"Toad Mountain" is the winner of the 2026 Louis Begley Prize, judged by Andrew Krivák.
The day it rained toads over Pink City, my mother told me it was my father’s gift to me for my eleventh birthday. I asked her if it was also his gift for the ones that had come before it, and she sent me to clear the mess in the hog pen with a trash bag hooked on the prongs of her garden rake. The hogs had already bloodied the straw with toads’ guts, so after I’d scooped up the last of the live ones, I pocketed a few legs and an eyeball as hard and black as an olive pit. In the afternoon, I rinsed the legs in the bathroom sink until the water ran clear and laid them on the window sill to bake in the sun. They turned to translucent leather, crumpled like wet socks, and I used glue to stick them to the window so they spilled the color green across my bedroom when the sun set.

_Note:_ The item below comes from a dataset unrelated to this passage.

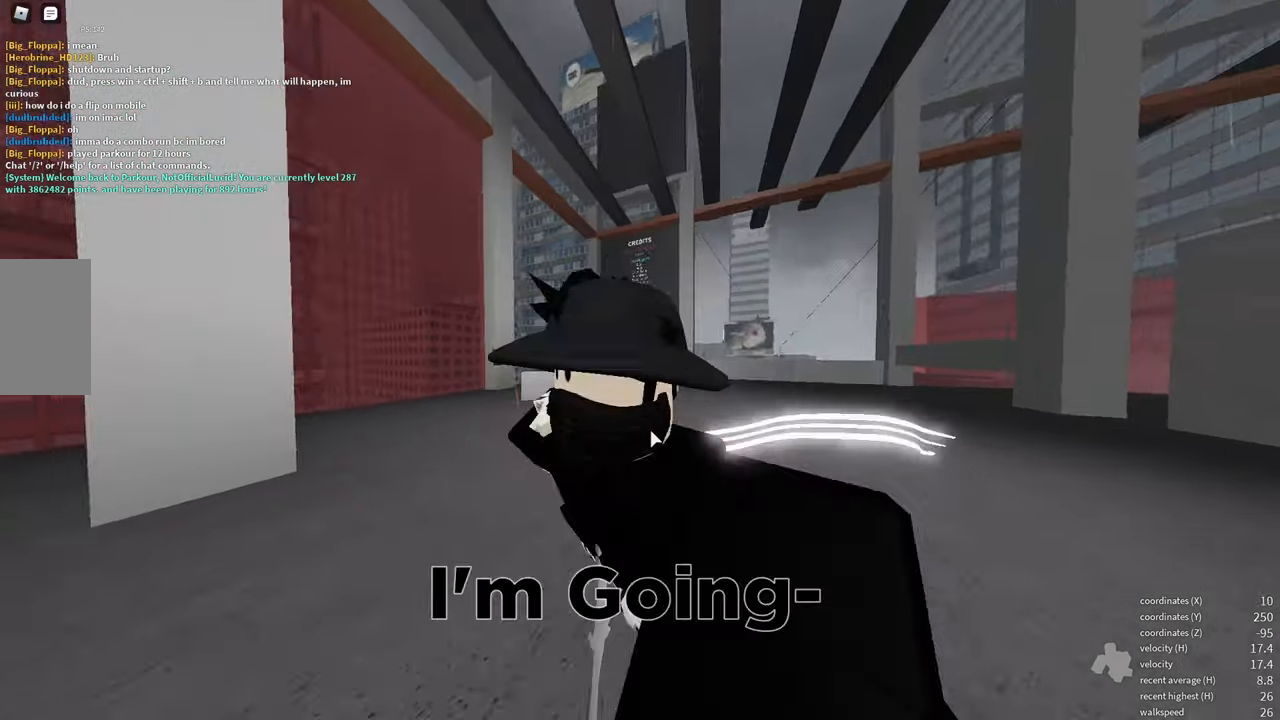
{"keys": [], "mouse": [], "events": [[17, "d", "down"], [100, "s", "up"], [150, "d", "up"]]}
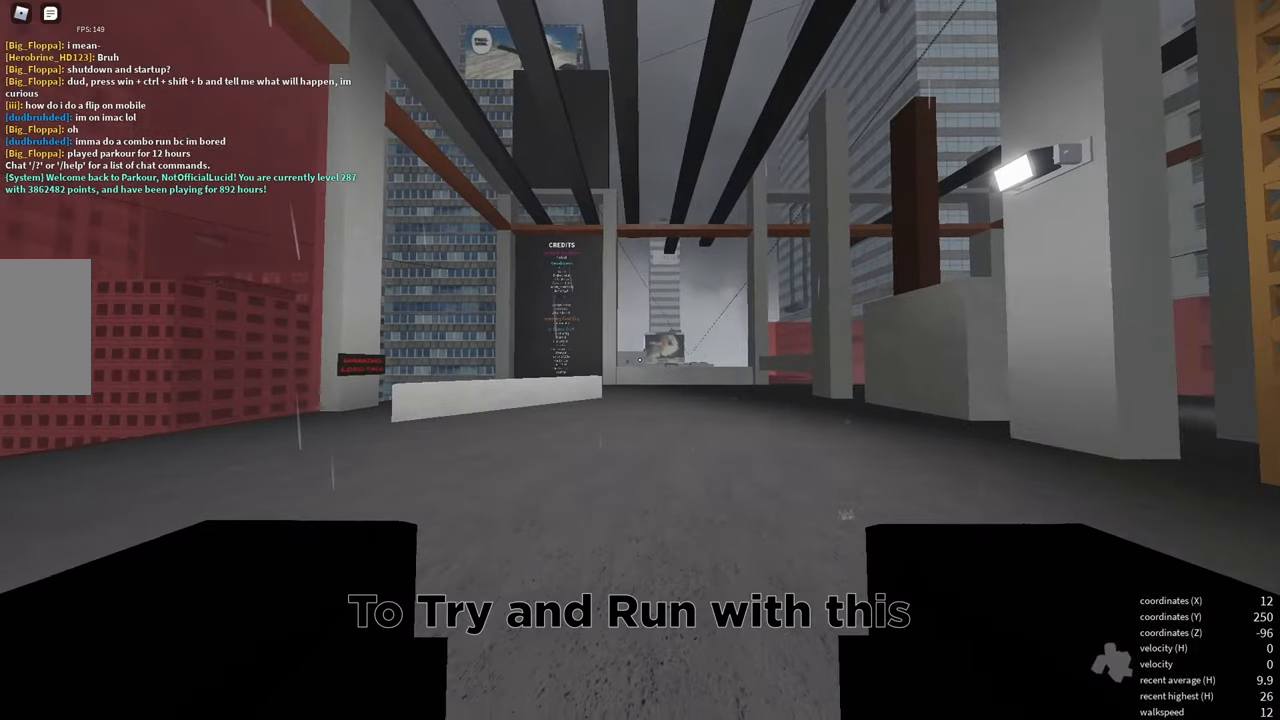
{"keys": ["d", "s"], "mouse": [], "events": [[250, "s", "down"], [483, "d", "down"]]}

Later, I took one of the pickle jars from the basement and spent the hours after dinner chewing sour cabbage until my tongue numbed and my gums throbbed from the cold. Ma always said the liquid in a pickle jar kept things alive forever. That night, I slept with my arms wrapped around the glass container like Jenny did with her grease-stained rabbit doll every night, the eyeball drifting in circles in the cloudy brine like a dark pearl. I moved the jar to my desk in the morning when I left for school, so that when the eyeball woke up, it could see I had tucked the edges of the bedsheets under the mattress and closed the window tight so the horseflies couldn’t get in.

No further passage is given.